Wednesday, November 4, 2009

My Life's Love


I genuinely enjoy writing.
Although, I leave plenty of room for improvement.
I wish that I could put my emotions into words more adequately.

I like to blog...
But I never thought I would be grateful for our blog.
Most things on the internet can turn into a waste of time.
Priceless, finite time...

I am grateful that I took some of that limited resource to write and post the following 2 entries.

5 Years & 2 Kids Later...

30 Reasons Why I Love, Benjamin Hill

Oh, how I wish I could put my feelings into words.

Thursday, October 29, 2009

Sweet Baby Girl


Sophia Leigh will be one year old in exactly one week.

I am flooded with emotions by this realization. For weeks I have found myself musing over this last year (and preceding pregnancy), and feeling abundantly blessed for every moment.

When I was pregnant with her, I wondered if I could love another child as much as I love her sister. I loved and adored her from the second I found out that she was on her way. But would it be equal? Could I make them both know how precious they are to me? These were just some of the questions that would cross my mind periodically.

Then Sophie was born, and I found that my heart had been waiting for her all along.

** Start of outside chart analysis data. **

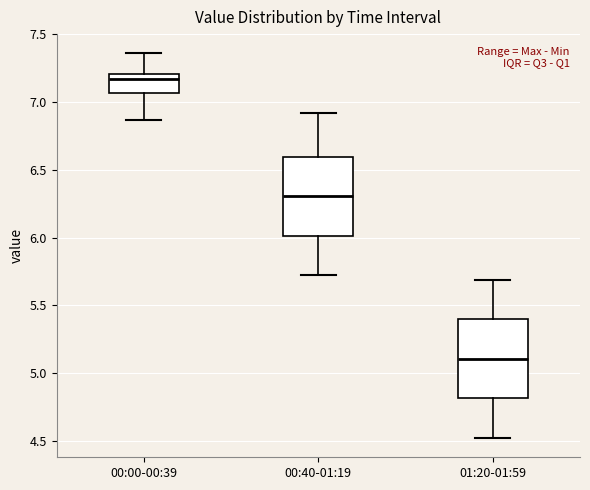

Reading left to right, transcribe this box plot: for each box, give where its median line is, the range the box spans, and where its two whiskers end, as read against the y-axis. The values are not printed on the chart, so give them approximately, as read against the axis.

00:00-00:39: median 7.15, box 7.05 to 7.20, whiskers 6.85 to 7.35
00:40-01:19: median 6.30, box 6.00 to 6.60, whiskers 5.70 to 6.90
01:20-01:59: median 5.10, box 4.80 to 5.40, whiskers 4.50 to 5.70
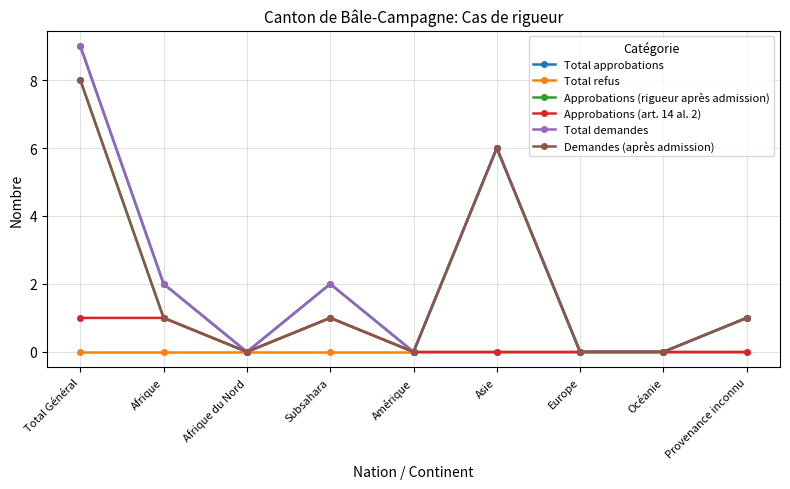

Does the chart have visible grid lines?

Yes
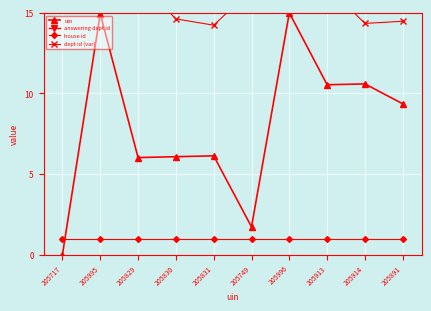

What position from the left is 205891?

10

Just like before, my heart and whole being expanded...almost exploding in complete awe of her.

As her mother, I am filled with gratitude. She is more than I could have ever hoped for. Getting to know her sweet spirit is a gift.

Although part of me is sad that she is growing up so quickly, I am overjoyed and looking forward to each new phase of her life. She continues to amaze me everyday!

FYI

Sometimes when I get busy, I'll write a post and schedule it to be published at a later date.

Silly, but I usually try for once a week.

About 2 weeks ago, I wrote 2 posts and predated them.
I don't have the heart to take them down.
The first will post tonight.

The one that I scheduled for Nov 8th, now means so much.
And, you'll soon see why.



I love and miss Ben in a way that mere mortal words fail to express. The concept of eternity is the only thing that brings me peace. I'm just so sad that our time was so short. The three of us are so blessed to have him as ours.

Friday, October 16, 2009

Pretty Toes


Jocee loves when our toes match!
She picked the color & even "helped" paint it on.

Thanks Laura, for starting her young.
(Tonight before bed, she asked for "blue toes." I blame you.)